- **Task objective**:
Set the data below down again, exactly, with every picture left out.

- **Information provided**:
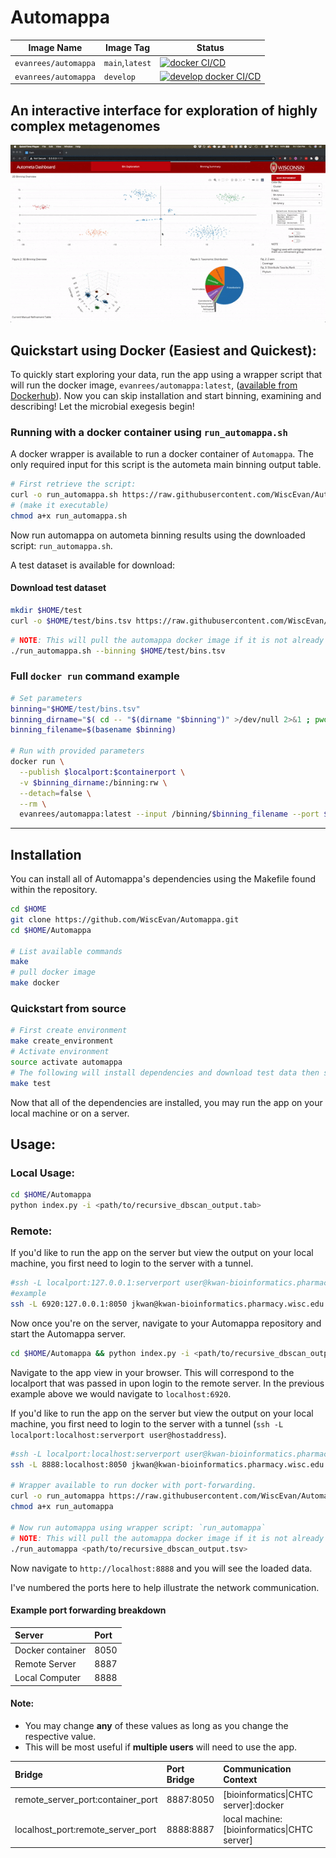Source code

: Automappa
=========

| Image Name           | Image Tag       | Status                                                                                                                                                                                                                |
|----------------------|-----------------|-----------------------------------------------------------------------------------------------------------------------------------------------------------------------------------------------------------------------|
| `evanrees/automappa` | `main`,`latest` | [![docker CI/CD](https://github.com/WiscEvan/Automappa/actions/workflows/docker.yml/badge.svg?branch=main)](https://github.com/WiscEvan/Automappa/actions/workflows/docker.yml)                                       |
| `evanrees/automappa` | `develop`       | [![develop docker CI/CD](https://github.com/WiscEvan/Automappa/actions/workflows/docker.yml/badge.svg?branch=develop "evanrees/automappa:develop")](https://github.com/WiscEvan/Automappa/actions/workflows/docker.yml) |

An interactive interface for exploration of highly complex metagenomes
----------------------------------------------------------------------

![automappa](images/automappa.gif)

## Quickstart using Docker (Easiest and Quickest):

 To quickly start exploring your data, run the app using a wrapper script that will run the docker image, `evanrees/automappa:latest`, ([available from Dockerhub](https://cloud.docker.com/repository/docker/evanrees/automappa/tags "Automappa Dockerhub Tags")). Now you can skip installation and start binning, examining and describing! Let the microbial exegesis begin!

### Running with a docker container using `run_automappa.sh`

A docker wrapper is available to run a docker container of `Automappa`.
The only required input for this script is the autometa main binning output table.

```bash
# First retrieve the script:
curl -o run_automappa.sh https://raw.githubusercontent.com/WiscEvan/Automappa/main/docker/run_automappa.sh
# (make it executable)
chmod a+x run_automappa.sh
```

Now run automappa on autometa binning results using the downloaded script: `run_automappa.sh`.

A test dataset is available for download:
#### Download test dataset

```bash
mkdir $HOME/test
curl -o $HOME/test/bins.tsv https://raw.githubusercontent.com/WiscEvan/Automappa/main/test/bins.tsv
```

```bash
# NOTE: This will pull the automappa docker image if it is not already available.
./run_automappa.sh --binning $HOME/test/bins.tsv
```

### Full `docker run` command example

```bash
# Set parameters
binning="$HOME/test/bins.tsv"
binning_dirname="$( cd -- "$(dirname "$binning")" >/dev/null 2>&1 ; pwd -P )"
binning_filename=$(basename $binning)

# Run with provided parameters
docker run \
  --publish $localport:$containerport \
  -v $binning_dirname:/binning:rw \
  --detach=false \
  --rm \
  evanrees/automappa:latest --input /binning/$binning_filename --port $containerport --host 0.0.0.0
```

----------------------------------------------------------------------------------------------------

## Installation

You can install all of Automappa's dependencies using the Makefile found within the repository.

```bash
cd $HOME
git clone https://github.com/WiscEvan/Automappa.git
cd $HOME/Automappa

# List available commands
make
# pull docker image
make docker
```

### Quickstart from source

```bash
# First create environment
make create_environment
# Activate environment
source activate automappa
# The following will install dependencies and download test data then start automappa
make test
```

Now that all of the dependencies are installed, you may run the app on your local machine or on a server.

## Usage:

### Local Usage:

```bash
cd $HOME/Automappa
python index.py -i <path/to/recursive_dbscan_output.tab>
```

### Remote:

If you'd like to run the app on the server but view the output on your local machine, you first need to login to the server with a tunnel.

```bash
#ssh -L localport:127.0.0.1:serverport user@kwan-bioinformatics.pharmacy.wisc.edu
#example
ssh -L 6920:127.0.0.1:8050 jkwan@kwan-bioinformatics.pharmacy.wisc.edu
```

Now once you're on the server, navigate to your Automappa repository and start the Automappa server.

```bash
cd $HOME/Automappa && python index.py -i <path/to/recursive_dbscan_output.tab>
```

Navigate to the app view in your browser. This will correspond to the localport that was passed in upon login to the remote server. In the previous example above we would navigate to `localhost:6920`.

If you'd like to run the app on the server but view the output on your local machine, you first need to login to the server with a tunnel (`ssh -L localport:localhost:serverport user@hostaddress`).

```bash
#ssh -L localport:localhost:serverport user@kwan-bioinformatics.pharmacy.wisc.edu
ssh -L 8888:localhost:8050 jkwan@kwan-bioinformatics.pharmacy.wisc.edu

# Wrapper available to run docker with port-forwarding.
curl -o run_automappa https://raw.githubusercontent.com/WiscEvan/Automappa/main/docker/run_automappa
chmod a+x run_automappa

# Now run automappa using wrapper script: `run_automappa`
# NOTE: This will pull the automappa docker image if it is not already available.
./run_automappa <path/to/recursive_dbscan_output.tsv>
```

Now navigate to `http://localhost:8888` and you will see the loaded data.

I've numbered the ports here to help illustrate the network communication.

#### Example port forwarding breakdown
| Server | Port |
| :------------- | :------------- |
| Docker container | 8050 |
| Remote Server | 8887 |
| Local Computer | 8888 |

#### Note:
- You may change **any** of these values as long as you change the respective value.
- This will be most useful if **multiple users** will need to use the app.

| Bridge | Port Bridge | Communication Context |
| :------------- | :------------- | :------------- |
| remote_server_port:container_port | 8887:8050 | [bioinformatics\|CHTC server]:docker |
| localhost_port:remote_server_port | 8888:8887 | local machine:[bioinformatics\|CHTC server] |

- **Response below**:
Source code

: Automappa
=========

| Image Name           | Image Tag       | Status                                                                                                                                                                                                                |
|----------------------|-----------------|-----------------------------------------------------------------------------------------------------------------------------------------------------------------------------------------------------------------------|
| `evanrees/automappa` | `main`,`latest` | [![docker CI/CD](https://github.com/WiscEvan/Automappa/actions/workflows/docker.yml/badge.svg?branch=main)](https://github.com/WiscEvan/Automappa/actions/workflows/docker.yml)                                       |
| `evanrees/automappa` | `develop`       | [![develop docker CI/CD](https://github.com/WiscEvan/Automappa/actions/workflows/docker.yml/badge.svg?branch=develop "evanrees/automappa:develop")](https://github.com/WiscEvan/Automappa/actions/workflows/docker.yml) |

An interactive interface for exploration of highly complex metagenomes
----------------------------------------------------------------------

![automappa](images/automappa.gif)

## Quickstart using Docker (Easiest and Quickest):

 To quickly start exploring your data, run the app using a wrapper script that will run the docker image, `evanrees/automappa:latest`, ([available from Dockerhub](https://cloud.docker.com/repository/docker/evanrees/automappa/tags "Automappa Dockerhub Tags")). Now you can skip installation and start binning, examining and describing! Let the microbial exegesis begin!

### Running with a docker container using `run_automappa.sh`

A docker wrapper is available to run a docker container of `Automappa`.
The only required input for this script is the autometa main binning output table.

```bash
# First retrieve the script:
curl -o run_automappa.sh https://raw.githubusercontent.com/WiscEvan/Automappa/main/docker/run_automappa.sh
# (make it executable)
chmod a+x run_automappa.sh
```

Now run automappa on autometa binning results using the downloaded script: `run_automappa.sh`.

A test dataset is available for download:
#### Download test dataset

```bash
mkdir $HOME/test
curl -o $HOME/test/bins.tsv https://raw.githubusercontent.com/WiscEvan/Automappa/main/test/bins.tsv
```

```bash
# NOTE: This will pull the automappa docker image if it is not already available.
./run_automappa.sh --binning $HOME/test/bins.tsv
```

### Full `docker run` command example

```bash
# Set parameters
binning="$HOME/test/bins.tsv"
binning_dirname="$( cd -- "$(dirname "$binning")" >/dev/null 2>&1 ; pwd -P )"
binning_filename=$(basename $binning)

# Run with provided parameters
docker run \
  --publish $localport:$containerport \
  -v $binning_dirname:/binning:rw \
  --detach=false \
  --rm \
  evanrees/automappa:latest --input /binning/$binning_filename --port $containerport --host 0.0.0.0
```

----------------------------------------------------------------------------------------------------

## Installation

You can install all of Automappa's dependencies using the Makefile found within the repository.

```bash
cd $HOME
git clone https://github.com/WiscEvan/Automappa.git
cd $HOME/Automappa

# List available commands
make
# pull docker image
make docker
```

### Quickstart from source

```bash
# First create environment
make create_environment
# Activate environment
source activate automappa
# The following will install dependencies and download test data then start automappa
make test
```

Now that all of the dependencies are installed, you may run the app on your local machine or on a server.

## Usage:

### Local Usage:

```bash
cd $HOME/Automappa
python index.py -i <path/to/recursive_dbscan_output.tab>
```

### Remote:

If you'd like to run the app on the server but view the output on your local machine, you first need to login to the server with a tunnel.

```bash
#ssh -L localport:127.0.0.1:serverport user@kwan-bioinformatics.pharmacy.wisc.edu
#example
ssh -L 6920:127.0.0.1:8050 jkwan@kwan-bioinformatics.pharmacy.wisc.edu
```

Now once you're on the server, navigate to your Automappa repository and start the Automappa server.

```bash
cd $HOME/Automappa && python index.py -i <path/to/recursive_dbscan_output.tab>
```

Navigate to the app view in your browser. This will correspond to the localport that was passed in upon login to the remote server. In the previous example above we would navigate to `localhost:6920`.

If you'd like to run the app on the server but view the output on your local machine, you first need to login to the server with a tunnel (`ssh -L localport:localhost:serverport user@hostaddress`).

```bash
#ssh -L localport:localhost:serverport user@kwan-bioinformatics.pharmacy.wisc.edu
ssh -L 8888:localhost:8050 jkwan@kwan-bioinformatics.pharmacy.wisc.edu

# Wrapper available to run docker with port-forwarding.
curl -o run_automappa https://raw.githubusercontent.com/WiscEvan/Automappa/main/docker/run_automappa
chmod a+x run_automappa

# Now run automappa using wrapper script: `run_automappa`
# NOTE: This will pull the automappa docker image if it is not already available.
./run_automappa <path/to/recursive_dbscan_output.tsv>
```

Now navigate to `http://localhost:8888` and you will see the loaded data.

I've numbered the ports here to help illustrate the network communication.

#### Example port forwarding breakdown
| Server | Port |
| :------------- | :------------- |
| Docker container | 8050 |
| Remote Server | 8887 |
| Local Computer | 8888 |

#### Note:
- You may change **any** of these values as long as you change the respective value.
- This will be most useful if **multiple users** will need to use the app.

| Bridge | Port Bridge | Communication Context |
| :------------- | :------------- | :------------- |
| remote_server_port:container_port | 8887:8050 | [bioinformatics\|CHTC server]:docker |
| localhost_port:remote_server_port | 8888:8887 | local machine:[bioinformatics\|CHTC server] |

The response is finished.